What does LTS *actually* mean

Jonathan Riddell jr at jriddell.org
Wed Mar 5 16:58:16 UTC 2014


On Thu, Jan 30, 2014 at 12:38:45PM +0100, Harald Sitter wrote:
> On Wed, Jan 29, 2014 at 6:17 PM, Jonathan Riddell <jr at jriddell.org> wrote:
> >
> > What does support mean at all in respect to a Kubuntu release?  We
> > don't spend time fixing bugs in old releases generally.  But if a fix
> > is available and is requrested by a friendly user we should do the
> > update.
> 
> How would a user request a fix though? Usually that is a bug report,
> but we have a policy to move upstream reports upstream unless they are
> of considerable importance to us. So really there is no forum for the
> user to request a fix backport.

We should evaluate any bugs to check if they are of considerable
importance to us before moving upstream.  In reality someone is more
likely to ping on the mailing list or irc.

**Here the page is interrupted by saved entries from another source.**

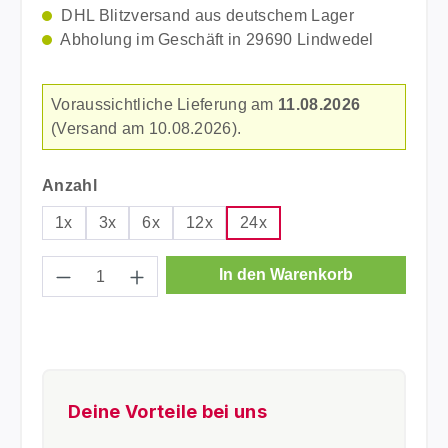
DHL Blitzversand aus deutschem Lager
Abholung im Geschäft in 29690 Lindwedel
Voraussichtliche Lieferung am
11.08.2026
(Versand am 10.08.2026).
auswählen
Anzahl
1x
3x
6x
12x
24x
Produkt Anzahl: Gib den gewünschten Wer
In den Warenkorb
Deine Vorteile bei uns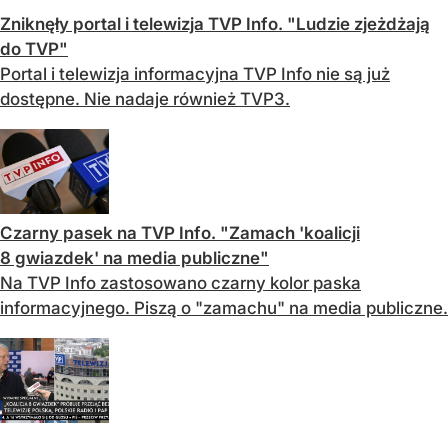
Zniknęły portal i telewizja TVP Info. "Ludzie zjeżdżają
do TVP"
Portal i telewizja informacyjna TVP Info nie są już
dostępne. Nie nadaje również TVP3.
Czarny pasek na TVP Info. "Zamach 'koalicji
8 gwiazdek' na media publiczne"
Na TVP Info zastosowano czarny kolor paska
informacyjnego. Piszą o "zamachu" na media publiczne.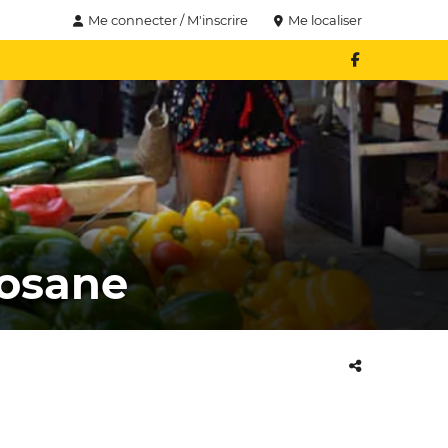
Me connecter / M'inscrire
Me localiser
losane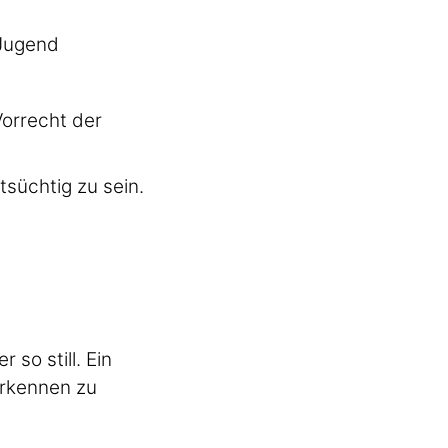
 Jugend
Vorrecht der
tsüchtig zu sein.
so still. Ein
 erkennen zu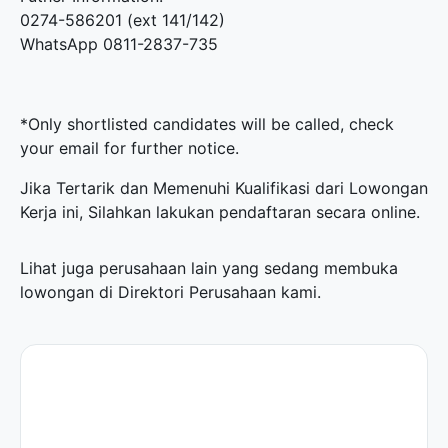
0274-586201 (ext 141/142)
WhatsApp 0811-2837-735
*Only shortlisted candidates will be called, check
your email for further notice.
Jika Tertarik dan Memenuhi Kualifikasi dari Lowongan
Kerja ini, Silahkan lakukan pendaftaran secara online.
Lihat juga perusahaan lain yang sedang membuka
lowongan di
Direktori Perusahaan
kami.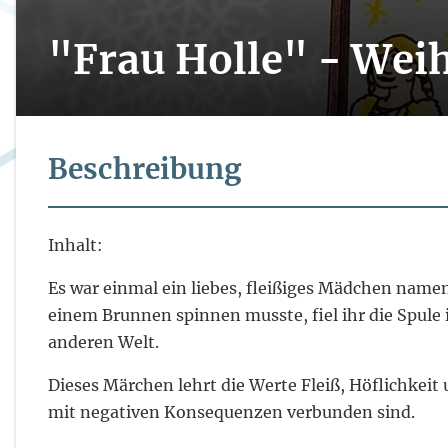
"Frau Holle" - Wei
Beschreibung
Inhalt:
Es war einmal ein liebes, fleißiges Mädchen namen
einem Brunnen spinnen musste, fiel ihr die Spule i
anderen Welt.
Dieses Märchen lehrt die Werte Fleiß, Höflichkeit
mit negativen Konsequenzen verbunden sind.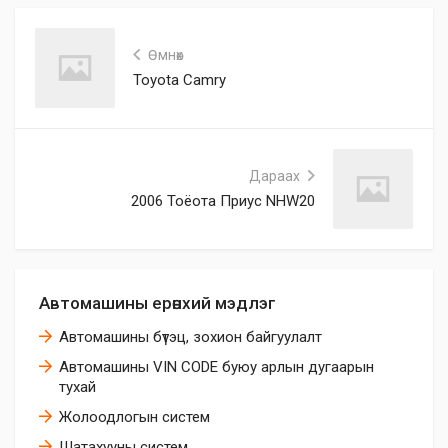
Өмнөх
Toyota Camry
Дараах
2006 Тоёота Приус NHW20
Автомашины ерөнхий мэдлэг
Автомашины бүтэц, зохион байгуулалт
Автомашины VIN CODE буюу арлын дугаарын
тухай
Жолоодлогын систем
Шатахууны систем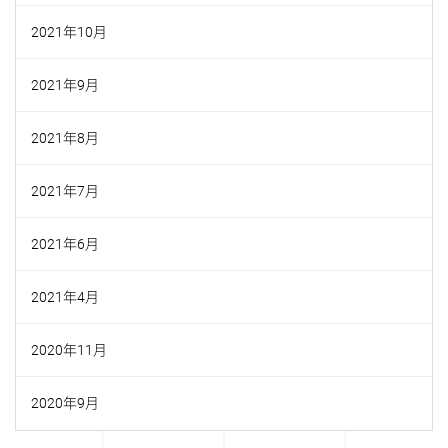
2021年10月
2021年9月
2021年8月
2021年7月
2021年6月
2021年4月
2020年11月
2020年9月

> On a general note though... should we? Because as I see it, if the
> user wants an update for an LTS release then we still need to SRU it
> through one or two not-lts releases. So someone will have to invest
> some time into verifying the SRU (assuming someone even could do it,
> which may not be possible if special hardware is required etc) and I
> am going to go out on a limb an say that this someone won't be the
> user who wanted to stick with LTS to begin with. As explained in some
> other mail, SRUs way too often go south because we are feeling
> particularly irie one day and want to fix the world by doing 300000
> SRUs and then later someone has to set aside time to do verfiication
> in a VM, for releases probably no one cares about to begin with.

Generally they should be kept to a minimum except in the current stable release.

> > Security fixes from KDE upstream and Qt upstream do get
> > updated.
> 
> Perhaps that should be the core target?